Effective Regulation of the Au Spatial Position in a Hierarchically Structured Au/HTS-1 Catalyst: To Boost the Catalytic Performance of Propene Epoxidation with H2 and O2

Abstract

The traditional deposition–precipitation (DP) method is common but not universal in manipulating Au nanoparticles’ spatial locations in propene epoxidation catalysts, especially for hierarchical hydrophilic TS-1 supports. Directional loading of Au nanoparticles to hierarchical hydrophilic TS-1 pores is challenging because the strong hydrophilicity of the hierarchical TS-1 zeolite would make Au nanoparticles loaded by the DP method tend to be deposited on the hydrophilic support surface, thus blocking the pore mouths and leading to deactivation. Therefore, manipulating Au nanoparticles’ spatial locations on hierarchical hydrophilic TS-1 supports is of great significance to enhance the catalytic performance but is a bottleneck problem.
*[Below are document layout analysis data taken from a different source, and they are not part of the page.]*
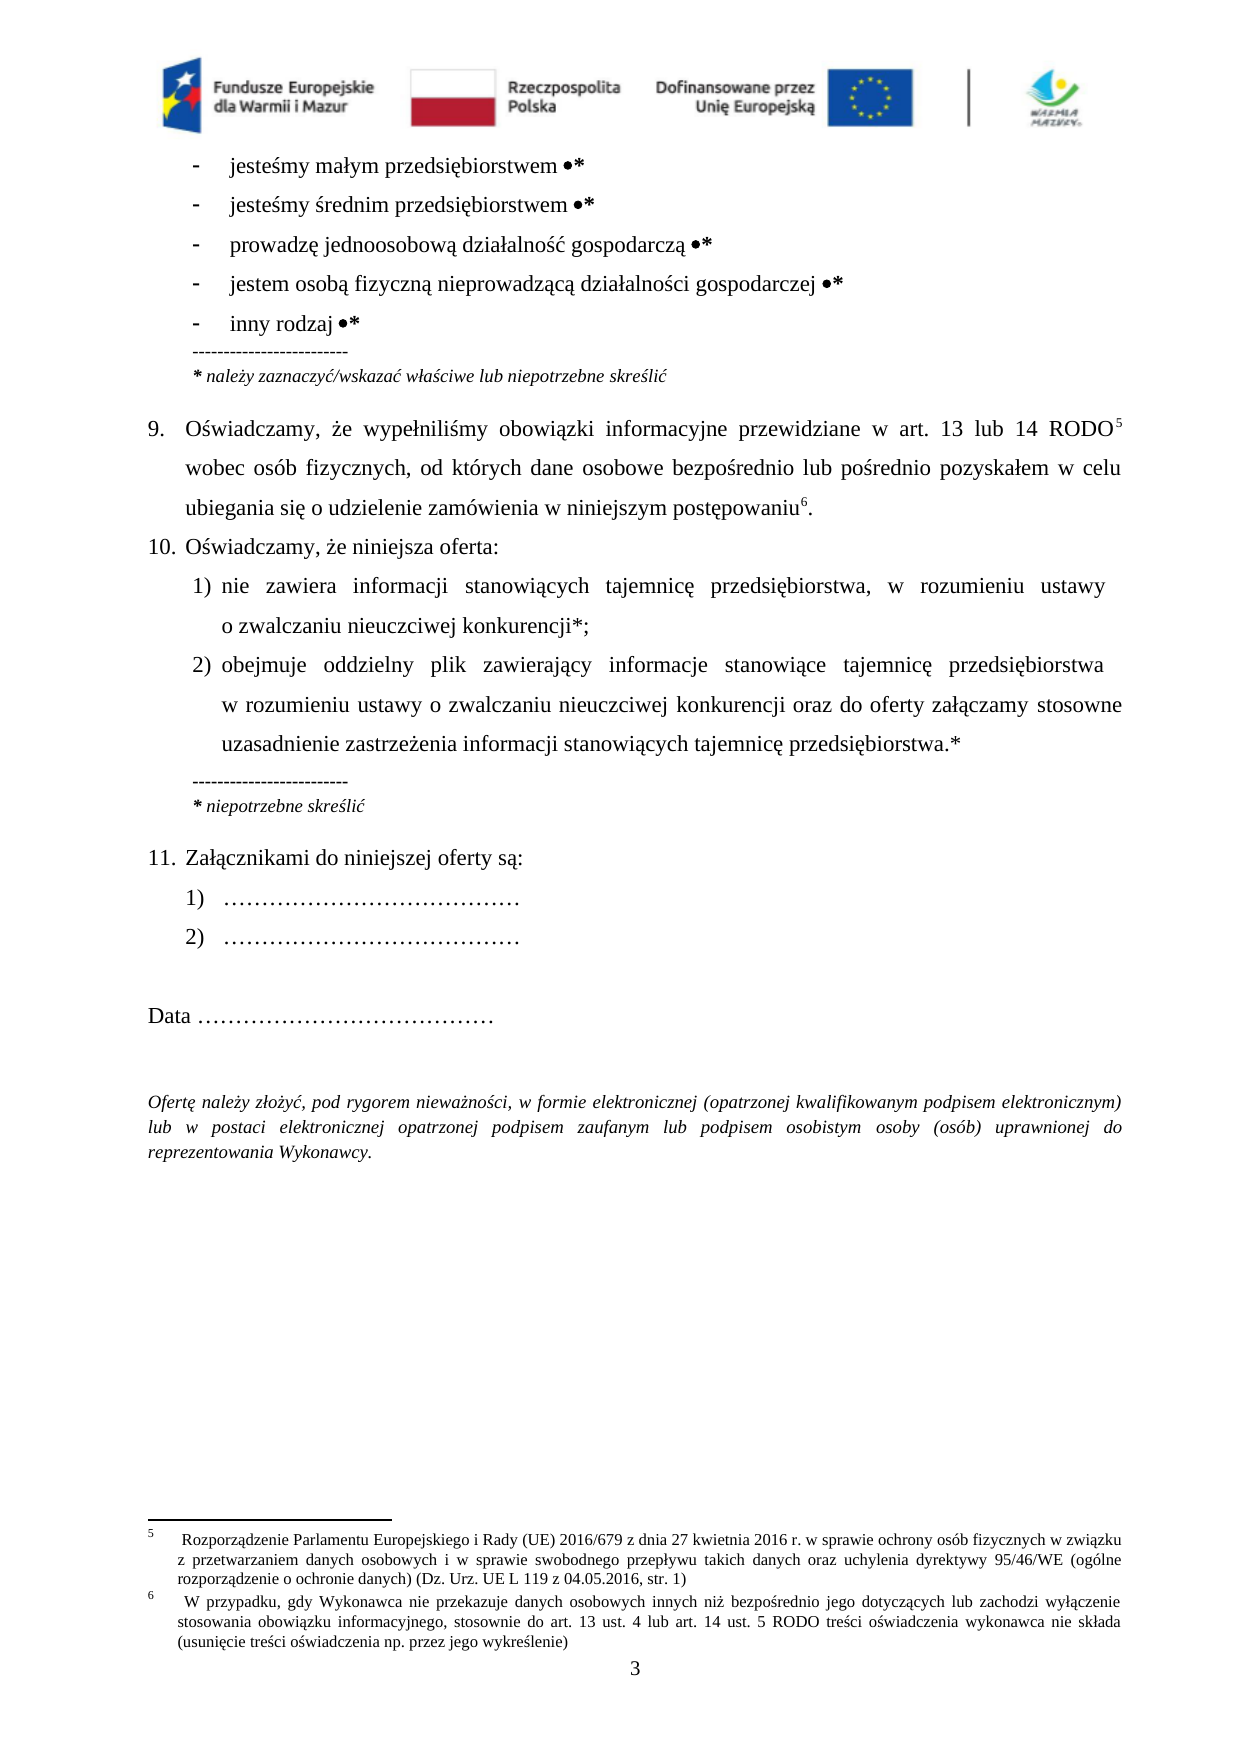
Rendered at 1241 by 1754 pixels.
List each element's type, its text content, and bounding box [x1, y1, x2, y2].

list Załącznikami do niniejszej oferty są: [148, 844, 1122, 871]
text Ofertę należy złożyć, pod rygorem nieważności, w formie elektronicznej (opatrzonej kwalifikowanym podpisem elektronicznym) lub w postaci elektronicznej opatrzonej podpisem zaufanym lub podpisem osobistym osoby (osób) uprawnionej do reprezentowania Wykonawcy. [148, 1091, 1122, 1162]
list ………………………………… [185, 884, 1122, 910]
text Data ………………………………… [148, 1002, 1122, 1028]
list inny rodzaj * [192, 310, 1122, 336]
list jesteśmy małym przedsiębiorstwem * [192, 152, 1122, 178]
list obejmuje oddzielny plik zawierający informacje stanowiące tajemnicę przedsiębiorstwa w rozumieniu ustawy o zwalczaniu nieuczciwej konkurencji oraz do oferty załączamy stosowne uzasadnienie zastrzeżenia informacji stanowiących tajemnicę przedsiębiorstwa.* [192, 651, 1122, 757]
list jesteśmy średnim przedsiębiorstwem * [192, 192, 1122, 218]
list ………………………………… [185, 923, 1122, 949]
list jestem osobą fizyczną nieprowadzącą działalności gospodarczej * [192, 271, 1122, 297]
list Oświadczamy, że wypełniliśmy obowiązki informacyjne przewidziane w art. 13 lub 14 RODO wobec osób fizycznych, od których dane osobowe bezpośrednio lub pośrednio pozyskałem w celu ubiegania się o udzielenie zamówienia w niniejszym postępowaniu. [148, 414, 1122, 520]
text * niepotrzebne skreślić [192, 795, 1122, 816]
picture [147, 44, 1123, 152]
list Oświadczamy, że niniejsza oferta: [148, 533, 1122, 559]
text ------------------------- [192, 770, 1122, 791]
list prowadzę jednoosobową działalność gospodarczą * [192, 231, 1122, 257]
text * należy zaznaczyć/wskazać właściwe lub niepotrzebne skreślić [148, 365, 1122, 387]
list nie zawiera informacji stanowiących tajemnicę przedsiębiorstwa, w rozumieniu ustawy o zwalczaniu nieuczciwej konkurencji*; [192, 572, 1122, 638]
text ------------------------- [192, 340, 1122, 362]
In this work, taking hierarchical hydrophilic HTS-1 supports as an example, we propose a new modified isometric impregnation (NIMG) method to manipulate the spatial location of Au nanoparticles. Moreover, the Au spatial location inside HTS-1 pores is quantitatively reflected by introducing the Vna parameter. Combined with the N2 physisorption, high-angle annular dark-field scanning transmission electron microscopy, inductively coupled plasma, and X-ray photoelectron spectroscopy, it is found that the Au nanoparticles loaded by the NIMG method tend to be uniformly distributed inside the pores of HTS-1 due to the capillary effect. As expected, the Au/HTS-1(NIMG) catalyst (with the Au nanoparticles inside the pores) exhibits a much higher propylene oxide (PO) formation rate, PO selectivity, and H2 efficiency than the Au/HTS-1(DP) catalyst (with the Au nanoparticles on the outer surface). This is possibly because loading Au nanoparticles inside the pores is conducive to the transfer of H2O2 from Au to the nearby abundant Ti active sites, thus weakening the decomposition of H2O2 to H2O, avoiding the ring-opening side reactions, and promoting propene epoxidation into PO. This work sheds new light for controlling the spatial location of Au in hierarchically structured hydrophilic catalysts for direct propene epoxidation.